Monday, September 10, 2007

Crime Drama?

Last week, someone pushed through my friend's back door doggie door and burglarized her home. The thieves took a few easily portable "moneymakers": laptop, jewelery. They also left the double gate open, allowing her little dog to get out.
Luckily, the dog had been implanted with a microchip, and the chip company alerted my friend.
Luckily, the thieves didn't vandalize the house.
But what a violation! Did someone case out the house, create a disguise or diversion? It's scary to go back into your house, the place that's supposed to be a safe haven, and realize a stranger can waltz in at will.
What rationalization makes it seem OK to break into another's house and take stuff (...money for drugs or The "I-can't-help-myself" defense? Boredom (the "it's just for kicks-we're not hurting anyone" justification)? Making bones for gang initiation (striking out against the "oppressors")?
What mind set does one have to have to wake up in the morning and plan to rob someone's (or many someones') home?
I understand being worried about money. I was raised in a single-mother household; we had our share of 5-day eviction notices and moving around. Our idea of shopping for fall school clothes was a trip to the Goodwill.
But my mom always worked hard.
I don't understand the mindset of breaking into someone's house for a laptop!

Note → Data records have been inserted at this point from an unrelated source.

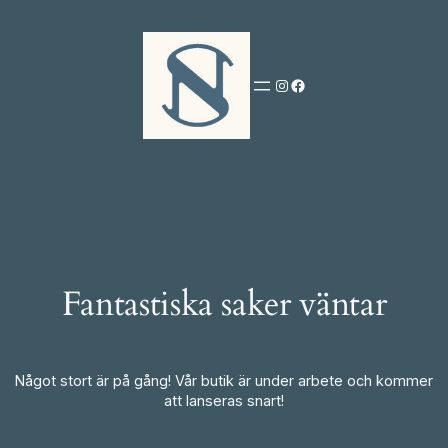
Instagram
Facebook
Fantastiska saker väntar
Något stort är på gång! Vår butik är under arbete och kommer
att lanseras snart!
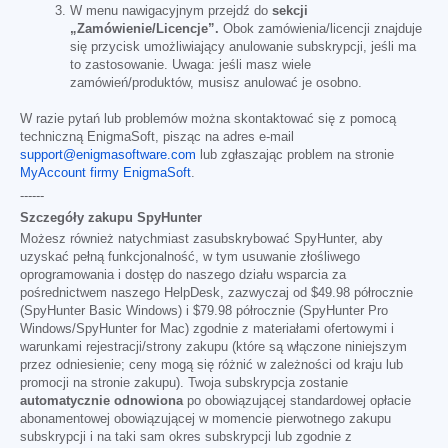
W menu nawigacyjnym przejdź do
sekcji
„Zamówienie/Licencje”.
Obok zamówienia/licencji znajduje
się przycisk umożliwiający anulowanie subskrypcji, jeśli ma
to zastosowanie. Uwaga: jeśli masz wiele
zamówień/produktów, musisz anulować je osobno.
W razie pytań lub problemów można skontaktować się z pomocą
techniczną EnigmaSoft, pisząc na adres e-mail
support@enigmasoftware.com
lub zgłaszając problem na stronie
MyAccount firmy EnigmaSoft
.
------
Szczegóły zakupu SpyHunter
Możesz również natychmiast zasubskrybować SpyHunter, aby
uzyskać pełną funkcjonalność, w tym usuwanie złośliwego
oprogramowania i dostęp do naszego działu wsparcia za
pośrednictwem naszego HelpDesk, zazwyczaj od
$49.98
półrocznie
(SpyHunter Basic Windows) i
$79.98
półrocznie (SpyHunter Pro
Windows/SpyHunter for Mac) zgodnie z materiałami ofertowymi i
warunkami rejestracji/strony zakupu (które są włączone niniejszym
przez odniesienie; ceny mogą się różnić w zależności od kraju lub
promocji na stronie zakupu). Twoja subskrypcja zostanie
automatycznie odnowiona
po obowiązującej standardowej opłacie
abonamentowej obowiązującej w momencie pierwotnego zakupu
subskrypcji i na taki sam okres subskrypcji lub zgodnie z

Thursday, September 06, 2007

The Dynamics of Friendship?

My cell phone rings—it’s Maggie. I hesitate, and then hit, “Ignore.”

I feel nasty, but I just don’t want to deal with a lecture on my allergies or diet right now. What makes some people so certain in their knowledge and beliefs? Why does every conversation have to be a sermon or lecture?

Me? I’ve seen shades of gray all my life. Annoyed as I get with my friend, I often listen, not getting a word in edgewise, because I know her heart’s in the right place. I know she loves me, cares for me, and wants me to be the best me I can be. But, Oy!

The reality is, I am overweight. I don’t exercise often enough and I could certainly make better food choices. Sometimes though, I just don’t care.

I’m not a vegetarian, raw foodie, vegan. I love eating in restaurants. I don’t care if dairy and cheese are “bad” for me; I love the variety of tastes and textures available. The ability to pay for my meal, any cuisine I care to try, on a whim, is one luxury I revel in.

In fact, I’m sitting in my favorite family-owned Italian joint as I write these words. I feel cradled inside a deep red, faux-leather booth. But today, instead of my usual salad and pizza, I’ve tried the Stracciatella soup & salad,

Yummy! The stracciatella is a fragrant, steaming bowl of chicken broth, swimming with egg and spinach, and it looks like Italian Egg Drop Soup. It’s deliciously light and creamy. I think I have a new favorite dish. (And this from the Pasta Queen!)

Maybe I can make good food choices on my own. And maybe, someday, I’ll trust my own choices. Maybe some day, I’ll be assertive enough, confident enough, and honest enough to let Maggie know that I can make my own choices.

Does everything boil down to trust?

Can I trust my friendship with Maggie enough to disagree with her? Enough to tell her, lovingly, diplomatically, firmly to SHUSH? Is there room for graceful disagreement in our friendship? My greatest fear, the fear that keeps me quiet, is that the answer is no.

Confrontation and disagreement have never been my strong suit, not from my earliest interactions with Mom. And that maternal dynamic haunts my relationships with my (several) strong-willed, opinionated, big-hearted, domineering women friends.

I am so used to swallowing my disagreement and avoiding conflict that I’m not even certain of what I think some (most?) days. My mind becomes a blank. I feel as though I’ve been caught violating curfew or shoplifting.

Where do my friends find the courage to voice their opinions so strongly? Or doth they protest too much? Does the volume and strength of their rhetoric hide the play of their own childhood dynamics? Were they never heard, never listened to, never acknowledged? Did they have to be perfect, were they pressured to know the right answer to every question? Were they devalued and dismissed so often they rose up in fierce revolt?

In my mother’s case, I KNOW she was berated, subtly and overtly. I know that as a girl/woman in a deeply ethnic and misogynist Polish family in the 1950’s, my street-smart, passionate mother never had a chance to be anything but the black sheep in that flock.

An old saying goes that a woman marries her father. Maybe I have simply made friends with my mother over and over again.

Maybe someday, I’ll find the self-confidence to tell them all to (lovingly, diplomatically, firmly) just, “SHUSH.”